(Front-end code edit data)
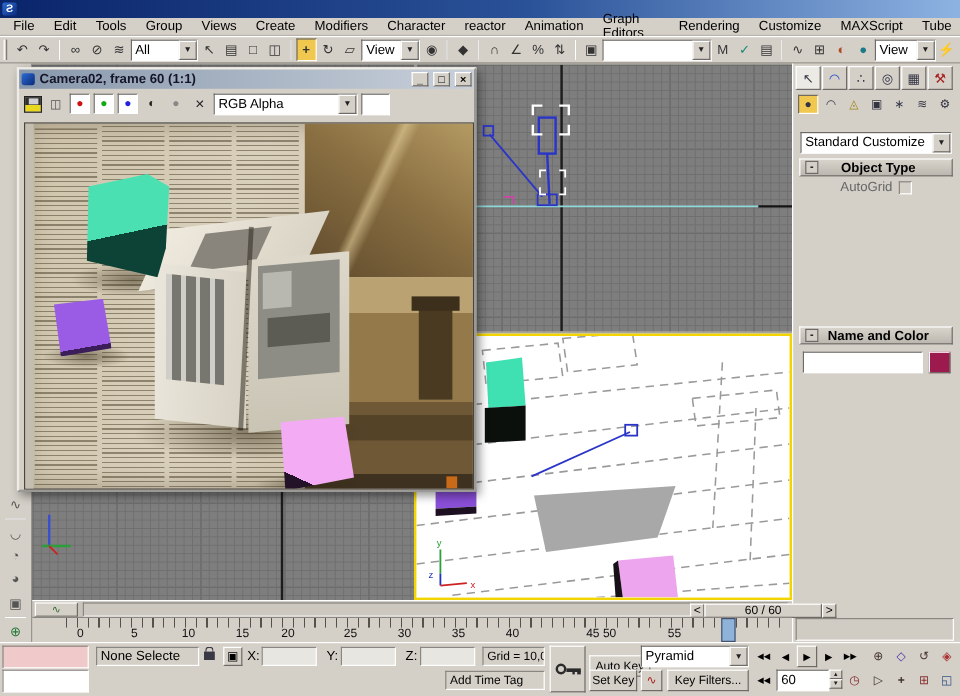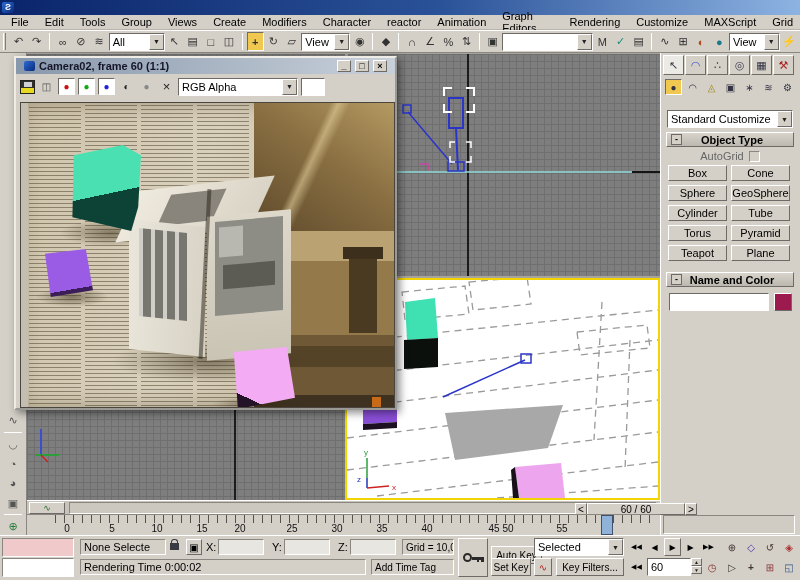--- a/index.html
+++ b/index.html
@@ -24,21 +24,21 @@
 .dd .ar{width:15px;background:#d4d0c8;border:1px solid;border-color:#fff #6e6a66 #6e6a66 #fff;display:flex;align-items:center;justify-content:center;font-size:7px;color:#222}
 
 #work{left:27px;top:53px;width:633px;height:447px;background:#a8a49c}
 .vp{position:absolute;background-color:#7e7e7e;background-image:linear-gradient(#6f6f6f 1px,transparent 1px),linear-gradient(90deg,#6f6f6f 1px,transparent 1px),linear-gradient(#606060 1px,transparent 1px),linear-gradient(90deg,#606060 1px,transparent 1px);background-size:7px 7px,7px 7px,70px 70px,70px 70px;overflow:hidden}
 #vp-br{position:absolute;left:318px;top:225px;width:315px;height:222px;background:#fff;border:2px solid #f2d500;overflow:hidden}
 #leftstrip{left:0;top:53px;width:27px;height:482px;background:#d4d0c8;border-right:1px solid #8a8680;display:flex;flex-direction:column;align-items:center;padding-top:359px;gap:3px}
 #leftstrip .ic{width:20px;height:20px;color:#555}
 #leftstrip .hr{width:18px;height:1px;background:#8a8680;border-bottom:1px solid #fff}
 
 #rw{left:14px;top:56px;width:383px;height:354px;background:#d4d0c8;border:2px outset #efece6;box-shadow:3px 3px 8px rgba(0,0,0,.45);z-index:5}
-#rw-title{height:16px;background:linear-gradient(90deg,#8898ac,#c8d0da);display:flex;align-items:center;gap:4px;padding:0 8px;font-weight:bold;color:#15152a}
+#rw-title{height:16px;background:linear-gradient(90deg,#8898ac,#c8d0da);display:flex;align-items:center;gap:4px;padding:0 2px;font-weight:bold;color:#15152a}
 #rw-title .wb{width:14px;height:12px;font-size:9px;line-height:10px;text-align:center;color:#000}
 #rw-tools{height:25px;display:flex;align-items:center;gap:3px;padding:0 4px}
 #rw-tools .cb{width:17px;height:17px;display:flex;align-items:center;justify-content:center;font-size:10px}
 #saveicon{width:15px;height:14px;background:linear-gradient(#30302c 55%,#e8d820 55%);border:1px solid #222;position:relative}
 #saveicon:before{content:"";position:absolute;left:3px;top:1px;width:8px;height:5px;background:#cfcfd4}
 #rw-img{position:absolute;left:4px;top:44px;width:375px;height:306px;border:1px solid #4a463e;background:linear-gradient(105deg,#cfc4ab,#d9d0bc 45%,#c9bda2);overflow:hidden;box-shadow:inset 0 0 20px rgba(60,45,20,.35)}
 .npcol{position:absolute;background-image:repeating-linear-gradient(180deg,rgba(70,58,36,.5) 0 1px,rgba(0,0,0,0) 1px 4px)}
 .ph{position:absolute}
 .cube{position:absolute}
 .sh{position:absolute;background:radial-gradient(ellipse at center,rgba(50,40,18,.5),rgba(0,0,0,0) 70%)}
@@ -96,21 +96,21 @@
     <span class="mi">Views</span>
     <span class="mi">Create</span>
     <span class="mi">Modifiers</span>
     <span class="mi">Character</span>
     <span class="mi">reactor</span>
     <span class="mi">Animation</span>
     <span class="mi">Graph Editors</span>
     <span class="mi">Rendering</span>
     <span class="mi">Customize</span>
     <span class="mi">MAXScript</span>
-    <span class="mi">Grid</span>
+    <span class="mi">Tube</span>
   </div>
 
   <div id="toolbar" class="abs">
     <span class="grip"></span>
     <span class="ic">↶</span>
     <span class="ic">↷</span>
     <span class="sep"></span>
     <span class="ic">∞</span>
     <span class="ic">⊘</span>
     <span class="ic">≋</span>
@@ -327,32 +327,20 @@
       </div>
 
     <div class="rollh abs" style="left:5px;top:79px;width:128px">
       <span class="mbox">-</span>
       <span style="flex:1;text-align:center;margin-right:15px">Object Type</span>
     </div>
     <div class="abs flex" style="left:5px;top:96px;width:128px;height:14px;justify-content:center;gap:5px;color:#666">
       <span>AutoGrid</span>
       <span style="width:11px;height:11px;background:#d4d0c8;border:1px solid;border-color:#8a8680 #fff #fff #8a8680"></span>
     </div>
-    <div class="abs" style="left:7px;top:112px;width:128px;display:flex;flex-wrap:wrap;gap:4px">
-      <span class="obtn raised">Box</span>
-      <span class="obtn raised">Cone</span>
-      <span class="obtn raised">Sphere</span>
-      <span class="obtn raised">GeoSphere</span>
-      <span class="obtn raised">Cylinder</span>
-      <span class="obtn raised">Tube</span>
-      <span class="obtn raised">Torus</span>
-      <span class="obtn raised">Pyramid</span>
-      <span class="obtn raised">Teapot</span>
-      <span class="obtn raised">Plane</span>
-    </div>
 
     <div class="rollh abs" style="left:5px;top:219px;width:128px">
       <span class="mbox">-</span>
       <span style="flex:1;text-align:center;margin-right:15px">Name and Color</span>
     </div>
     <input class="abs sunk" style="left: 8px; top: 240px; width: 100px; height: 18px; padding: 0px 3px; font-size: 11px;" value="">
     <span class="abs" style="left:113px;top:240px;width:18px;height:18px;background:#9c1a4e;border:1px solid;border-color:#fff #6e6a66 #6e6a66 #fff"></span>
   </div>
 
   <div id="tslider-row" class="abs">
@@ -394,31 +382,30 @@
         <i class="lockshape" style="display:block"></i>
       </span>
     <span class="sbtn raised" style="left:186px;top:3px;width:16px;height:16px">▣</span>
     <span class="abs" style="left:206px;top:5px">X:</span>
     <input class="abs fld wfld" style="left: 218px; top: 3px; width: 46px; height: 16px;" value="">
     <span class="abs" style="left:272px;top:5px">Y:</span>
     <input class="abs fld wfld" style="left: 284px; top: 3px; width: 46px; height: 16px;" value="">
     <span class="abs" style="left:338px;top:5px">Z:</span>
     <input class="abs fld wfld" style="left: 350px; top: 3px; width: 46px; height: 16px;" value="">
     <span class="fld" style="left:402px;top:3px;width:52px;height:16px;font-size:10px">Grid = 10,0mm</span>
-    <span class="fld" style="left:80px;top:23px;width:286px;height:16px">Rendering Time  0:00:02</span>
     <span class="fld" style="left:371px;top:23px;width:83px;height:16px;font-size:10px">Add Time Tag</span>
 
     <span class="sbtn raised" style="left:458px;top:2px;width:30px;height:39px">
         <i class="keyring"></i>
         <i class="keystem"></i>
       </span>
     <span class="sbtn raised" style="left:491px;top:10px;width:51px;height:18px">Auto Key</span>
     <span class="sbtn raised" style="left:491px;top:22px;width:40px;height:18px">Set Key</span>
     <span class="dd abs" style="left:534px;top:2px;width:90px;height:18px">
-        <span class="val">Selected</span>
+        <span class="val">Pyramid</span>
         <span class="ar">▼</span>
       </span>
     <span class="sbtn raised" style="left:534px;top:22px;width:18px;height:18px;color:#aa2222">∿</span>
     <span class="sbtn raised" style="left:556px;top:22px;width:68px;height:18px">Key Filters...</span>
 
     <span class="sbtn" style="left:628px;top:2px;width:17px;height:18px;font-size:7px">◀◀</span>
     <span class="sbtn" style="left:647px;top:2px;width:15px;height:18px;font-size:8px">◀</span>
     <span class="sbtn raised" style="left:664px;top:2px;width:17px;height:18px;font-size:8px">▶</span>
     <span class="sbtn" style="left:683px;top:2px;width:15px;height:18px;font-size:8px">▶</span>
     <span class="sbtn" style="left:700px;top:2px;width:17px;height:18px;font-size:7px">▶▶</span>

**WHAT THIS TASK INVOLVES**
Your answer must be the records exactly as they stand, with no pictures in it.

**ANSWER BOX**
--- a/index.html
+++ b/index.html
@@ -24,21 +24,21 @@
 .dd .ar{width:15px;background:#d4d0c8;border:1px solid;border-color:#fff #6e6a66 #6e6a66 #fff;display:flex;align-items:center;justify-content:center;font-size:7px;color:#222}
 
 #work{left:27px;top:53px;width:633px;height:447px;background:#a8a49c}
 .vp{position:absolute;background-color:#7e7e7e;background-image:linear-gradient(#6f6f6f 1px,transparent 1px),linear-gradient(90deg,#6f6f6f 1px,transparent 1px),linear-gradient(#606060 1px,transparent 1px),linear-gradient(90deg,#606060 1px,transparent 1px);background-size:7px 7px,7px 7px,70px 70px,70px 70px;overflow:hidden}
 #vp-br{position:absolute;left:318px;top:225px;width:315px;height:222px;background:#fff;border:2px solid #f2d500;overflow:hidden}
 #leftstrip{left:0;top:53px;width:27px;height:482px;background:#d4d0c8;border-right:1px solid #8a8680;display:flex;flex-direction:column;align-items:center;padding-top:359px;gap:3px}
 #leftstrip .ic{width:20px;height:20px;color:#555}
 #leftstrip .hr{width:18px;height:1px;background:#8a8680;border-bottom:1px solid #fff}
 
 #rw{left:14px;top:56px;width:383px;height:354px;background:#d4d0c8;border:2px outset #efece6;box-shadow:3px 3px 8px rgba(0,0,0,.45);z-index:5}
-#rw-title{height:16px;background:linear-gradient(90deg,#8898ac,#c8d0da);display:flex;align-items:center;gap:4px;padding:0 8px;font-weight:bold;color:#15152a}
+#rw-title{height:16px;background:linear-gradient(90deg,#8898ac,#c8d0da);display:flex;align-items:center;gap:4px;padding:0 2px;font-weight:bold;color:#15152a}
 #rw-title .wb{width:14px;height:12px;font-size:9px;line-height:10px;text-align:center;color:#000}
 #rw-tools{height:25px;display:flex;align-items:center;gap:3px;padding:0 4px}
 #rw-tools .cb{width:17px;height:17px;display:flex;align-items:center;justify-content:center;font-size:10px}
 #saveicon{width:15px;height:14px;background:linear-gradient(#30302c 55%,#e8d820 55%);border:1px solid #222;position:relative}
 #saveicon:before{content:"";position:absolute;left:3px;top:1px;width:8px;height:5px;background:#cfcfd4}
 #rw-img{position:absolute;left:4px;top:44px;width:375px;height:306px;border:1px solid #4a463e;background:linear-gradient(105deg,#cfc4ab,#d9d0bc 45%,#c9bda2);overflow:hidden;box-shadow:inset 0 0 20px rgba(60,45,20,.35)}
 .npcol{position:absolute;background-image:repeating-linear-gradient(180deg,rgba(70,58,36,.5) 0 1px,rgba(0,0,0,0) 1px 4px)}
 .ph{position:absolute}
 .cube{position:absolute}
 .sh{position:absolute;background:radial-gradient(ellipse at center,rgba(50,40,18,.5),rgba(0,0,0,0) 70%)}
@@ -96,21 +96,21 @@
     <span class="mi">Views</span>
     <span class="mi">Create</span>
     <span class="mi">Modifiers</span>
     <span class="mi">Character</span>
     <span class="mi">reactor</span>
     <span class="mi">Animation</span>
     <span class="mi">Graph Editors</span>
     <span class="mi">Rendering</span>
     <span class="mi">Customize</span>
     <span class="mi">MAXScript</span>
-    <span class="mi">Grid</span>
+    <span class="mi">Tube</span>
   </div>
 
   <div id="toolbar" class="abs">
     <span class="grip"></span>
     <span class="ic">↶</span>
     <span class="ic">↷</span>
     <span class="sep"></span>
     <span class="ic">∞</span>
     <span class="ic">⊘</span>
     <span class="ic">≋</span>
@@ -327,32 +327,20 @@
       </div>
 
     <div class="rollh abs" style="left:5px;top:79px;width:128px">
       <span class="mbox">-</span>
       <span style="flex:1;text-align:center;margin-right:15px">Object Type</span>
     </div>
     <div class="abs flex" style="left:5px;top:96px;width:128px;height:14px;justify-content:center;gap:5px;color:#666">
       <span>AutoGrid</span>
       <span style="width:11px;height:11px;background:#d4d0c8;border:1px solid;border-color:#8a8680 #fff #fff #8a8680"></span>
     </div>
-    <div class="abs" style="left:7px;top:112px;width:128px;display:flex;flex-wrap:wrap;gap:4px">
-      <span class="obtn raised">Box</span>
-      <span class="obtn raised">Cone</span>
-      <span class="obtn raised">Sphere</span>
-      <span class="obtn raised">GeoSphere</span>
-      <span class="obtn raised">Cylinder</span>
-      <span class="obtn raised">Tube</span>
-      <span class="obtn raised">Torus</span>
-      <span class="obtn raised">Pyramid</span>
-      <span class="obtn raised">Teapot</span>
-      <span class="obtn raised">Plane</span>
-    </div>
 
     <div class="rollh abs" style="left:5px;top:219px;width:128px">
       <span class="mbox">-</span>
       <span style="flex:1;text-align:center;margin-right:15px">Name and Color</span>
     </div>
     <input class="abs sunk" style="left: 8px; top: 240px; width: 100px; height: 18px; padding: 0px 3px; font-size: 11px;" value="">
     <span class="abs" style="left:113px;top:240px;width:18px;height:18px;background:#9c1a4e;border:1px solid;border-color:#fff #6e6a66 #6e6a66 #fff"></span>
   </div>
 
   <div id="tslider-row" class="abs">
@@ -394,31 +382,30 @@
         <i class="lockshape" style="display:block"></i>
       </span>
     <span class="sbtn raised" style="left:186px;top:3px;width:16px;height:16px">▣</span>
     <span class="abs" style="left:206px;top:5px">X:</span>
     <input class="abs fld wfld" style="left: 218px; top: 3px; width: 46px; height: 16px;" value="">
     <span class="abs" style="left:272px;top:5px">Y:</span>
     <input class="abs fld wfld" style="left: 284px; top: 3px; width: 46px; height: 16px;" value="">
     <span class="abs" style="left:338px;top:5px">Z:</span>
     <input class="abs fld wfld" style="left: 350px; top: 3px; width: 46px; height: 16px;" value="">
     <span class="fld" style="left:402px;top:3px;width:52px;height:16px;font-size:10px">Grid = 10,0mm</span>
-    <span class="fld" style="left:80px;top:23px;width:286px;height:16px">Rendering Time  0:00:02</span>
     <span class="fld" style="left:371px;top:23px;width:83px;height:16px;font-size:10px">Add Time Tag</span>
 
     <span class="sbtn raised" style="left:458px;top:2px;width:30px;height:39px">
         <i class="keyring"></i>
         <i class="keystem"></i>
       </span>
     <span class="sbtn raised" style="left:491px;top:10px;width:51px;height:18px">Auto Key</span>
     <span class="sbtn raised" style="left:491px;top:22px;width:40px;height:18px">Set Key</span>
     <span class="dd abs" style="left:534px;top:2px;width:90px;height:18px">
-        <span class="val">Selected</span>
+        <span class="val">Pyramid</span>
         <span class="ar">▼</span>
       </span>
     <span class="sbtn raised" style="left:534px;top:22px;width:18px;height:18px;color:#aa2222">∿</span>
     <span class="sbtn raised" style="left:556px;top:22px;width:68px;height:18px">Key Filters...</span>
 
     <span class="sbtn" style="left:628px;top:2px;width:17px;height:18px;font-size:7px">◀◀</span>
     <span class="sbtn" style="left:647px;top:2px;width:15px;height:18px;font-size:8px">◀</span>
     <span class="sbtn raised" style="left:664px;top:2px;width:17px;height:18px;font-size:8px">▶</span>
     <span class="sbtn" style="left:683px;top:2px;width:15px;height:18px;font-size:8px">▶</span>
     <span class="sbtn" style="left:700px;top:2px;width:17px;height:18px;font-size:7px">▶▶</span>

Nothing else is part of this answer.